Intellectual Property, Pages 660–666

Association for Molecular Pathology v. Myriad Genetics, Inc.

Supreme Court of the United States, 2013


Respondent Myriad discovered two human genes that increase the risks of breast and ovarian cancer, and obtained patents thereupon.

Procedural History:

  • The district court concluded that respondent's claims were invalid because they covered products of nature.

  • Page 662–663The Federal Circuit affirmed in part and reversed in part. It held that one of the petitioners did not have standing, but that both DNA and cDNA were patentable, although every judge had a different view on whether isolating the DNA was an inventive act entitling one to a patent.


  • Can naturally-occurring segments of DNA be patented for being isolated from the rest of someone's DNA?

  • Can cDNA, synthetically-created DNA which is based on natural DNA but omits parts that do not code for proteins, be patented?


    When DNA creates proteins, it creates RNA, an inverse copy of DNA; the RNA is spliced to just the parts that code for proteins, the exons; and this mRNA is then read by ribosomes. cDNA just takes this natural mRNA and inverts it again to get DNA spliced to just the exons. Respondent did not create or alter any genetic information.


  • Being innovative alone is not enough for a patent.

    While respondent spent extensive effort on discovering these DNA segments, extensive effort alone is insufficient to satisfy the demands of § 101.

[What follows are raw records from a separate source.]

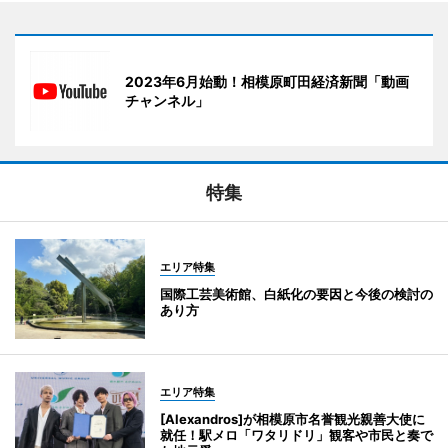
2023年6月始動！相模原町田経済新聞「動画
チャンネル」
特集
エリア特集
国際工芸美術館、白紙化の要因と今後の検討の
あり方
エリア特集
[Alexandros]が相模原市名誉観光親善大使に
就任！駅メロ「ワタリドリ」観客や市民と奏で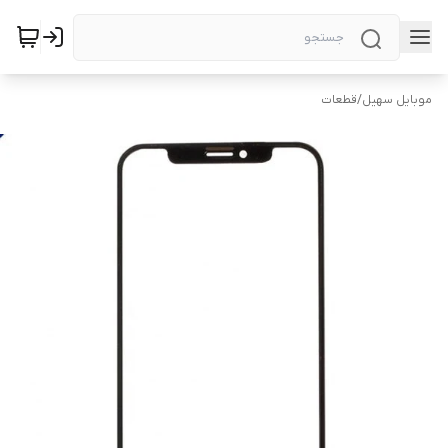
موبایل سهیل
/
قطعات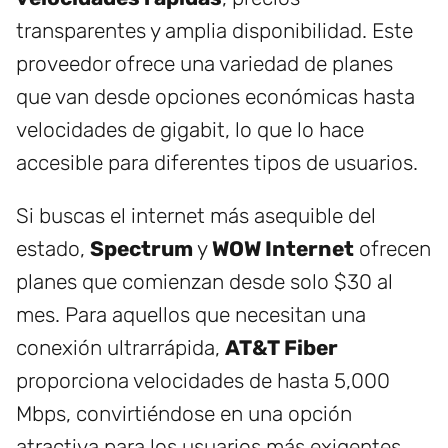
transparentes y amplia disponibilidad. Este
proveedor ofrece una variedad de planes
que van desde opciones económicas hasta
velocidades de gigabit, lo que lo hace
accesible para diferentes tipos de usuarios.
Si buscas el internet más asequible del
estado,
Spectrum
y
WOW Internet
ofrecen
planes que comienzan desde solo $30 al
mes. Para aquellos que necesitan una
conexión ultrarrápida,
AT&T Fiber
proporciona velocidades de hasta 5,000
Mbps, convirtiéndose en una opción
atractiva para los usuarios más exigentes.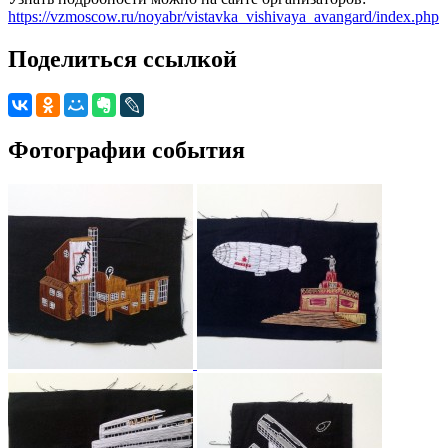
https://vzmoscow.ru/noyabr/vistavka_vishivaya_avangard/index.php
Поделиться ссылкой
Фотографии события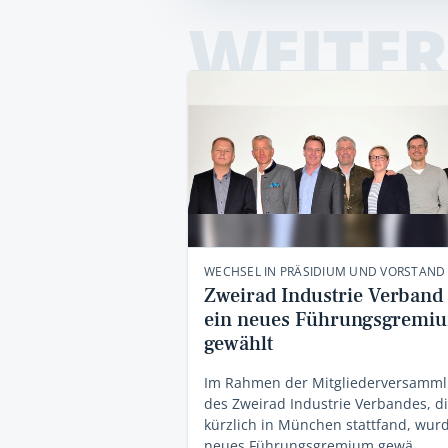
WEITER
WECHSEL IN PRÄSIDIUM UND VORSTAND
Zweirad Industrie Verband 
ein neues Führungsgremi
gewählt
Im Rahmen der Mitgliederversamm
des Zweirad Industrie Verbandes, d
kürzlich in München stattfand, wur
neues Führungsgremium gewä…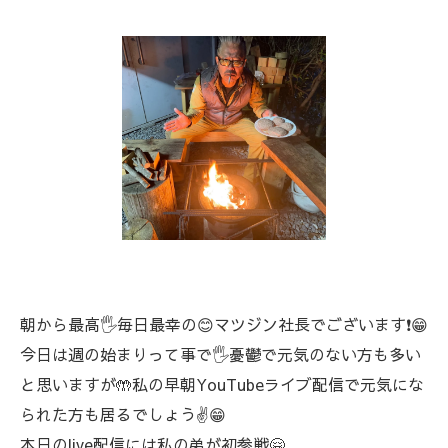
朝から最高🖐️毎日最幸の😊マツジン社長でございます❗😁
今日は週の始まりって事で🖐️憂鬱で元気のない方も多い
と思いますが🤲私の早朝YouTubeライブ配信で元気にな
られた方も居るでしょう✌️😁
本日のlive配信には私の弟が初参戦🤗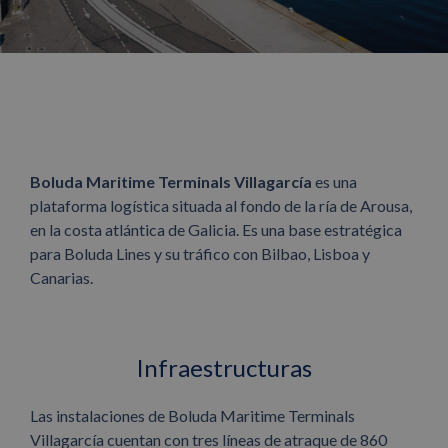
Boluda Maritime Terminals Villagarcía
es una
plataforma logística situada al fondo de la ría de Arousa,
en la costa atlántica de Galicia. Es una base estratégica
para Boluda Lines y su tráfico con Bilbao, Lisboa y
Canarias.
Infraestructuras
Las instalaciones de Boluda Maritime Terminals
Villagarcía cuentan con tres líneas de atraque de 860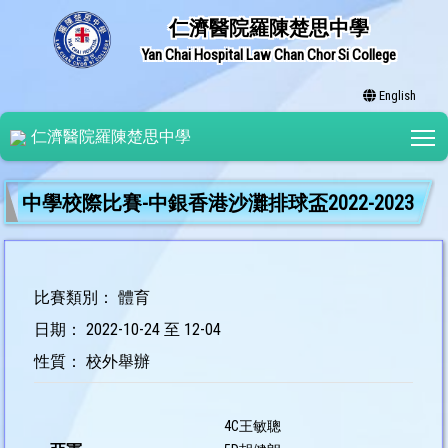
仁濟醫院羅陳楚思中學
Yan Chai Hospital Law Chan Chor Si College
English
T
仁濟醫院羅陳楚思中學
中學校際比賽-中銀香港沙灘排球盃2022-2023
比賽類別： 體育
日期： 2022-10-24 至 12-04
性質： 校外舉辦
4C王敏聰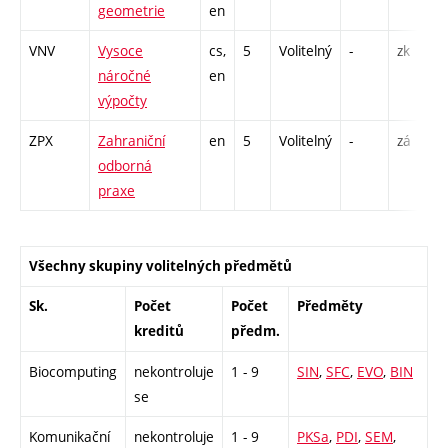
geometrie
en
VNV
Vysoce
cs,
5
Volitelný
-
zk
náročné
en
výpočty
ZPX
Zahraniční
en
5
Volitelný
-
zá
odborná
praxe
Všechny skupiny volitelných předmětů
Sk.
Počet
Počet
Předměty
kreditů
předm.
Biocomputing
nekontroluje
1 - 9
SIN
,
SFC
,
EVO
,
BIN
se
Komunikační
nekontroluje
1 - 9
PKSa
,
PDI
,
SEM
,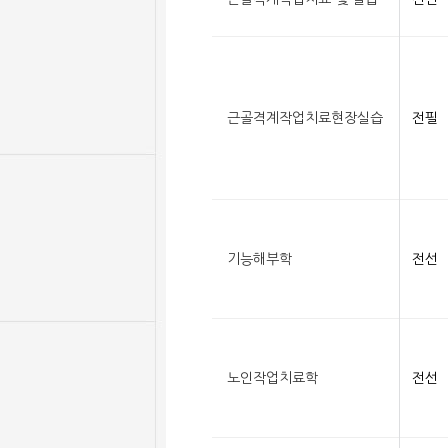
근골격계작업치료현장실습
전필
기능해부학
전선
노인작업치료학
전선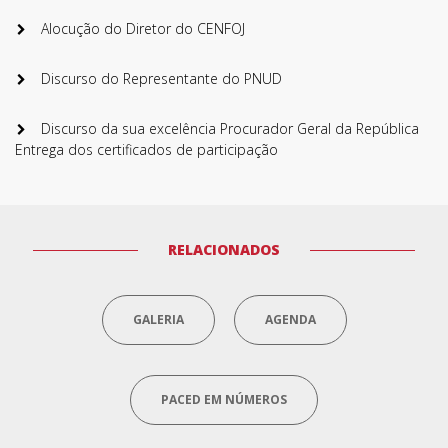
Alocução do Diretor do CENFOJ
Discurso do Representante do PNUD
Discurso da sua excelência Procurador Geral da República
Entrega dos certificados de participação
RELACIONADOS
GALERIA
AGENDA
PACED EM NÚMEROS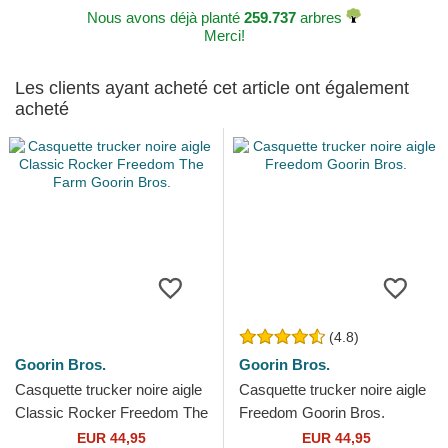
Nous avons déjà planté
259.737
arbres
Merci!
Les clients ayant acheté cet article ont également
acheté
(4.8)
Goorin Bros.
Goorin Bros.
Casquette trucker noire aigle
Casquette trucker noire aigle
Classic Rocker Freedom The
Freedom Goorin Bros.
Farm Goorin Bros.
EUR 44,95
EUR 44,95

    Just isolating DNA cannot be a patentable invention. If this unique section was a valid patent, then theoretically a competitor could just include one more nucleotide and have its own invention. The information is what is important, not the molecule, and respondent did not create the information.

    Although the Patent and Trademark Office has awarded gene patents before, this has not been endorsed by Congress. The United States argued that the Patent and Trademark Office's practice was not a sufficient reason.

  • cDNA contains the same information, but it is not naturally-occurring. It therefore is protectable by patent.

  • Respondent never claimed an innovative method of manipulating genes. Such a method possibly could have been patented. Respondent just used widely-used methods to isolate these sections.

    Respondent also does not apply the genes. It could have also claimed applications of such knowledge.

    Modified DNA is also not at issue.


  • Naturally-occurring DNA segments are products of nature and therefore not patent-eligible.

  • cDNA is not naturally-occurring and therefore is patent-eligible.


Affirmed in part; reversed in part.

Concurring Opinion:

Scalia: I do not understand molecular biology enough to join the judgment about that, but isolated DNA is natural and not patentable, while cDNA is man-made and patentable.